Protected Areas Policy and Legislation Being Finalised

Photo: Donald De La Haye Minister without Portfolio in the Ministry of Economic Growth and Job Creation, Hon. Daryl Vaz.

Story Highlights

  • The Government is finalising a Protected Areas Policy and overarching legislation for the management of protected areas as it ramps up efforts to preserve the country’s natural resources.
  • The disclosure was made by Minister without Portfolio in the Ministry, Hon. Daryl Vaz, in a speech read by Senior Advisor, Locksley Smith, during a ceremony held at The Knutsford Court Hotel in St. Andrew on February 24, to celebrate the 24th anniversary of the Blue and John Crow Mountains as a national park.
  • The Minister commended the team at the Jamaica Conservation and Development Trust (JCDT) that is responsible for the management of the Blue and John Crow Mountains National Park, “for the sterling service they have given to preserving and conserving the national park and to raising awareness both here and abroad, about this important national treasure”.

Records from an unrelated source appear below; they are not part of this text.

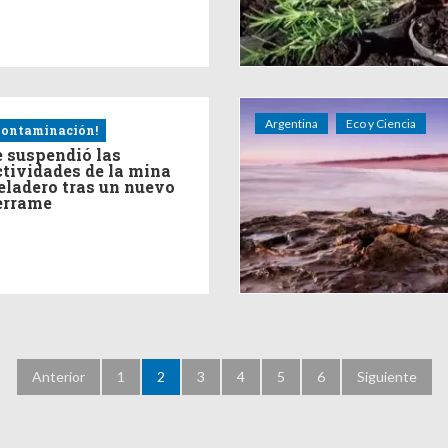
Argentina
Eco y Ciencia
ontaminación!
e suspendió las
ctividades de la mina
eladero tras un nuevo
errame
Anterior
1
2
3
4
5
6
Siguiente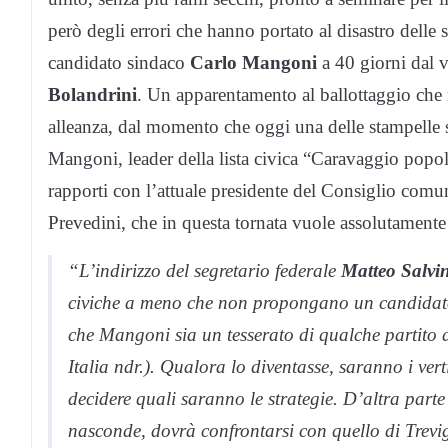
però degli errori che hanno portato al disastro delle
candidato sindaco
Carlo Mangoni
a 40 giorni dal v
Bolandrini
. Un apparentamento al ballottaggio che 
alleanza, dal momento che oggi una delle stampelle s
Mangoni, leader della lista civica “Caravaggio popol
rapporti con l’attuale presidente del Consiglio comu
Prevedini, che in questa tornata vuole assolutamente v
“L’indirizzo del segretario federale
Matteo Salvin
civiche a meno che non propongano un candidato
che Mangoni sia un tesserato di qualche partito d
Italia ndr.). Qualora lo diventasse, saranno i vert
decidere quali saranno le strategie. D’altra par
nasconde, dovrà confrontarsi con quello di Trevig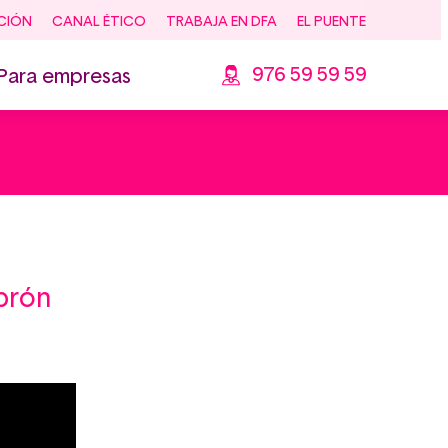
CIÓN
CANAL ÉTICO
TRABAJA EN DFA
EL PUENTE
976 59 59 59
Para empresas
ebrón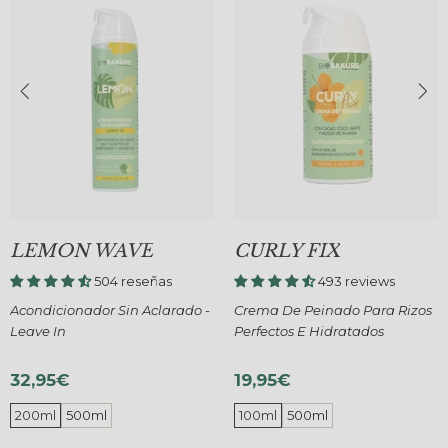
LEMON WAVE
CURLY FIX
504 reseñas
493 reviews
Acondicionador Sin Aclarado -
Crema De Peinado Para Rizos
Leave In
Perfectos E Hidratados
32,95€
19,95€
200ml
500ml
100ml
500ml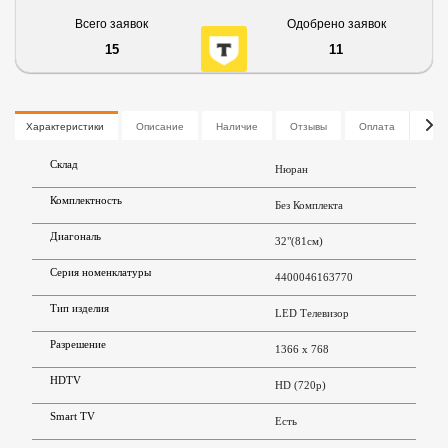
Всего заявок
Одобрено заявок
15
11
Характеристики
Описание
Наличие
Отзывы
Оплата
Дос
Склад
Нюран
Комплектность
Без Комплекта
Диагональ
32"(81см)
Серия номенклатуры
4400046163770
Тип изделия
LED Телевизор
Разрешение
1366 x 768
HDTV
HD (720p)
Smart TV
Есть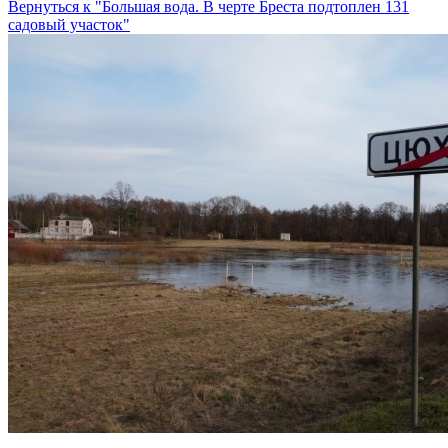
Вернуться к "Большая вода. В черте Бреста подтоплен 131
садовый участок"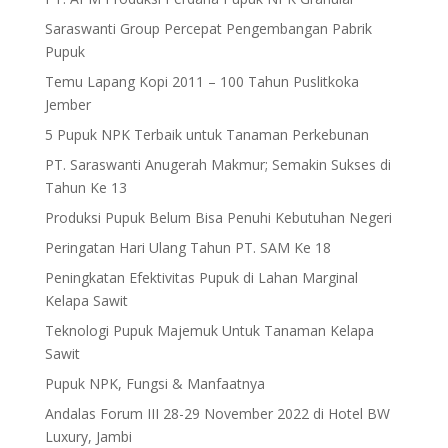
Saraswanti Group Percepat Pengembangan Pabrik
Pupuk
Temu Lapang Kopi 2011 – 100 Tahun Puslitkoka
Jember
5 Pupuk NPK Terbaik untuk Tanaman Perkebunan
PT. Saraswanti Anugerah Makmur; Semakin Sukses di
Tahun Ke 13
Produksi Pupuk Belum Bisa Penuhi Kebutuhan Negeri
Peringatan Hari Ulang Tahun PT. SAM Ke 18
Peningkatan Efektivitas Pupuk di Lahan Marginal
Kelapa Sawit
Teknologi Pupuk Majemuk Untuk Tanaman Kelapa
Sawit
Pupuk NPK, Fungsi & Manfaatnya
Andalas Forum III 28-29 November 2022 di Hotel BW
Luxury, Jambi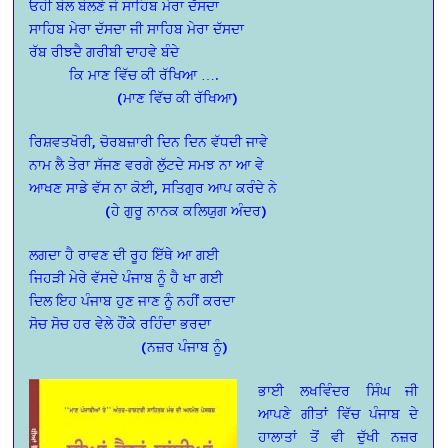
ਓਹੀ ਬੋਲ ਬੋਲਣੇ ਜੋ ਸਾਹਿਬ ਮੇਰਾ ਦੱਸਦਾ
ਸਾਹਿਬ ਮੇਰਾ ਦੱਸਦਾ ਜੀ ਸਾਹਿਬ ਮੇਰਾ ਦੱਸਦਾ
ਰੱਬ ਰੀਝਦੈ ਗਰੀਬੀ ਦਾਹਵੇ ਬੰਦੇ
ਕਿ ਮਾਣ ਵਿੱਚ ਕੀ ਰੱਖਿਆ ….
(ਮਾਣ ਵਿੱਚ ਕੀ ਰੱਖਿਆ)
ਰਿਸ਼ਵਤਖੋਰੀ, ਚੋਰਬਜ਼ਾਰੀ ਦਿਨ ਦਿਨ ਵੱਧਦੀ ਜਾਵੇ
ਨਾਮ ਲੈ ਤੇਰਾ ਸੱਜਣ ਵਰਗੇ ਲੁੱਟਦੇ ਸਮਝ ਨਾ ਆ ਵੇ
ਆਖਣ ਸਾਡੇ ਵੱਸ ਨਾ ਕੋਈ, ਸਤਿਗੁਰ ਆਪ ਕਰੰਦੇ ਨੇ
(ਹੇ ਗੁਰੂ ਨਾਨਕ ਕਲਿਯੁਗ ਅੰਦਰ)
ਲਗਦਾ ਹੈ ਰਾਵਣ ਦੀ ਰੂਹ ਇੱਥੇ ਆ ਗਈ
ਜਿਹੜੀ ਮੇਰੇ ਵੱਸਦੇ ਪੰਜਾਬ ਨੂੰ ਹੈ ਖਾ ਗਈ
ਦਿਲ ਇਹ ਪੰਜਾਬ ਹੁਣ ਜਾਣ ਨੂੰ ਨਹੀਂ ਕਰਦਾ
ਸੋਚ ਸੋਚ ਹਰ ਵੇਲੇ ਹੌਂਕੇ ਰਹਿੰਦਾ ਭਰਦਾ
(ਨਜ਼ਰ ਪੰਜਾਬ ਨੂੰ)
ਭਾਈ ਲਖਵਿੰਦਰ ਸਿੰਘ ਜੀ
ਆਪਣੇ ਗੀਤਾਂ ਵਿੱਚ ਪੰਜਾਬ ਦੇ
ਹਾਲਾਤਾਂ ਤੋਂ ਵੀ ਦੁੱਖੀ ਨਜ਼ਰ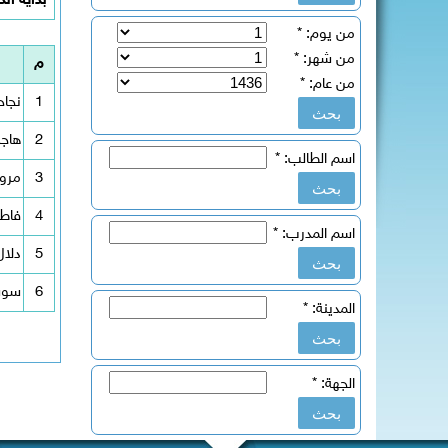
بداية الد
من يوم:
*
من شهر:
*
م
من عام:
*
1
نجاح
2
هاجر
اسم الطالب:
*
3
مروه
4
فاطم
اسم المدرب:
*
5
دلال
6
سوس
المدينة:
*
الجهة:
*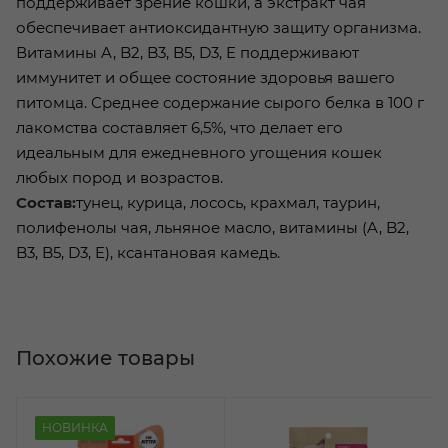
поддерживает зрение кошки, а экстракт чая
обеспечивает антиоксидантную защиту организма.
Витамины A, B2, B3, B5, D3, E поддерживают
иммунитет и общее состояние здоровья вашего
питомца. Среднее содержание сырого белка в 100 г
лакомства составляет 6,5%, что делает его
идеальным для ежедневного угощения кошек
любых пород и возрастов.
Состав:
тунец, курица, лосось, крахмал, таурин,
полифенолы чая, льняное масло, витамины (A, B2,
B3, B5, D3, E), ксантановая камедь.
Похожие товары
НОВИНКА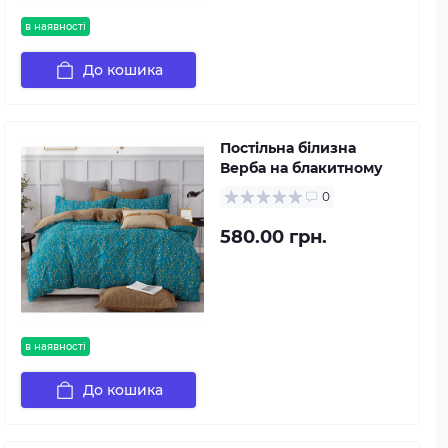
в наявності
До кошика
Постільна білизна
Верба на блакитному
0
580.00 грн.
в наявності
До кошика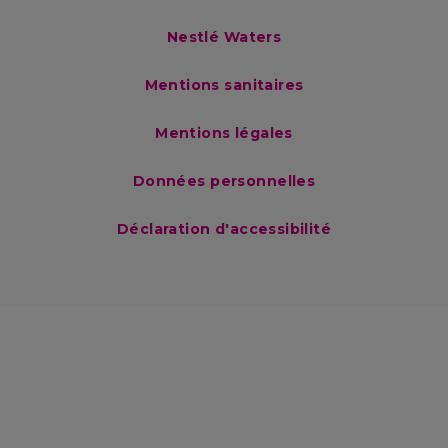
Nestlé Waters
Mentions sanitaires
Mentions légales
Données personnelles
Déclaration d'accessibilité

The Government is finalising a Protected Areas Policy and overarching legislation for the management of protected areas as it ramps up efforts to preserve the country’s natural resources.

This is being undertaken by the Ministry of Economic Growth and Job Creation, in partnership with the National Environment and Planning Agency (NEPA).

The disclosure was made by Minister without Portfolio in the Ministry, Hon. Daryl Vaz, in a speech read by Senior Advisor, Locksley Smith, during a ceremony held at The Knutsford Court Hotel in St. Andrew on February 24, to celebrate the 24th anniversary of the Blue and John Crow Mountains as a national park.

Mr. Vaz noted that safeguarding the country’s natural resources, particularly protected areas, remains a top priority of the Government.

Jamaica’s policy framework for the national system of protected areas defines a protected area as land or water that is managed for the protection and maintenance of its ecological systems, biodiversity and/or specific natural, cultural or aesthetic resources.

Minister Vaz informed that the Protected Areas System Master Plan, which will provide a structured framework within which protected areas will be managed, was approved by Cabinet and tabled in Parliament in February 2016.

The Master Plan will address public awareness, legislation, culture and heritage, institutional arrangements, financial sustainability, and biodiversity conservation. It will be implemented by the key agencies mandated for protected areas, including the Forestry Department and NEPA.

“At the sector level, we have just completed the draft of the National Forest Management and Conservation Plan (2016-2026), which is currently being discussed with the public across Jamaica,” Mr. Vaz noted further.

In addition to the Blue and John Crow Mountains National Park, Jamaica has three marine parks and more than 200 protected areas, which include forest reserves and fish sanctuaries.

The Minister commended the team at the Jamaica Conservation and Development Trust (JCDT) that is responsible for the management of the Blue and John Crow Mountains National Park, “for the sterling service they have given to preserving and conserving the national park and to raising awareness both here and abroad, about this important national treasure”.

Covering an area of 101,313 acres in Eastern Jamaica, the Blue and John Crow Mountains was designated as a national park on February 26, 1993.

The area is one of the richest natural sites in the Americas and is home to several unique wonders such as the six-inch Giant Swallowtail Butterfly, which is the largest butterfly in the western hemisphere.

The Blue and John Crow Mountains sustain more than 200 species of endemic and migratory birds and more than 1,000 flowering plants. High rainfall in the national park feeds 10 major watersheds – supplying 40 per cent of Jamaica’s fresh water.

The area was inscribed to the United Nations Educational, Scientific and Cultural Organization’s (UNESCO) Prestigious World Heritage List in 2015, and is the first such mixed (cultural and natural) site for the Caribbean.